Moreover, the Fed foresees the US economy accelerating this year. Jerome Powell left the rates unchanged and think it is still too early to discuss curtailing bond purchases. He said that after June 30, he would lift stock buybacks and dividend restrictions on most US banks if they pass the current round of stress tests, thereby lifting restrictions it imposed during the beginning of the pandemic. 

The MSCI ACWI Ex-US Total Return Index was up 1.34% during March amid expectations of a faster economic recovery, driven by expectations of a quicker rollout of vaccines against the despite new closures introduced in Europe along with the European Commission threatening to ban the export of vaccines to the UK.

Supply chain delays persist, with a stuck container ship freed after unexpectedly blocking navigation at the Suez Canal this week. The Suez Canal’s problems are felt more profoundly in the energy market, as the canal remains a vital transportation point for oil and refined products.

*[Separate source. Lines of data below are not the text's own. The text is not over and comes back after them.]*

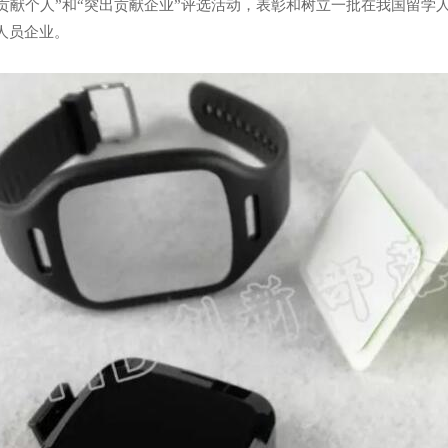
突出贡献个人”和“突出贡献企业”评选活动，表彰和树立一批在我国留
人员企业。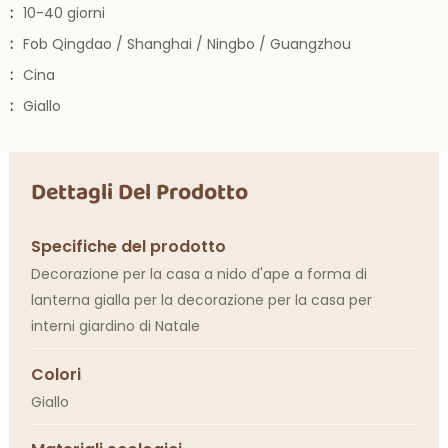
:
10-40 giorni
:
Fob Qingdao / Shanghai / Ningbo / Guangzhou
:
Cina
:
Giallo
Dettagli Del Prodotto
Specifiche del prodotto
Decorazione per la casa a nido d'ape a forma di
lanterna gialla per la decorazione per la casa per
interni giardino di Natale
Colori
Giallo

Eurozone Purchasing Managers’ Index (PMI), which includes both services and manufacturing, increased to 52.5 in March, the highest level since late 2018, up from 48.8 in February. Manufacturing production rose the most in 23 years, offsetting continued stagnation in the service sector. However, with several countries in Europe widening lockdowns and social distancing policies to combat the current COVID-19 variants, further progress may be delayed, with the services sector may suffer the most.

In the United Kingdom, the March PMIs outperformed consensus forecasts as companies plan to reopen later in the following months. The Composite PMI increased by 7 points to 56.6, with services seeing the highest growth. Manufacturing saw an uptick as well, but to a lesser degree, presumably due to global shipping and supply chain problems, as well as the challenge of transitioning to the current trading system now that smooth exports to the EU are no longer feasible.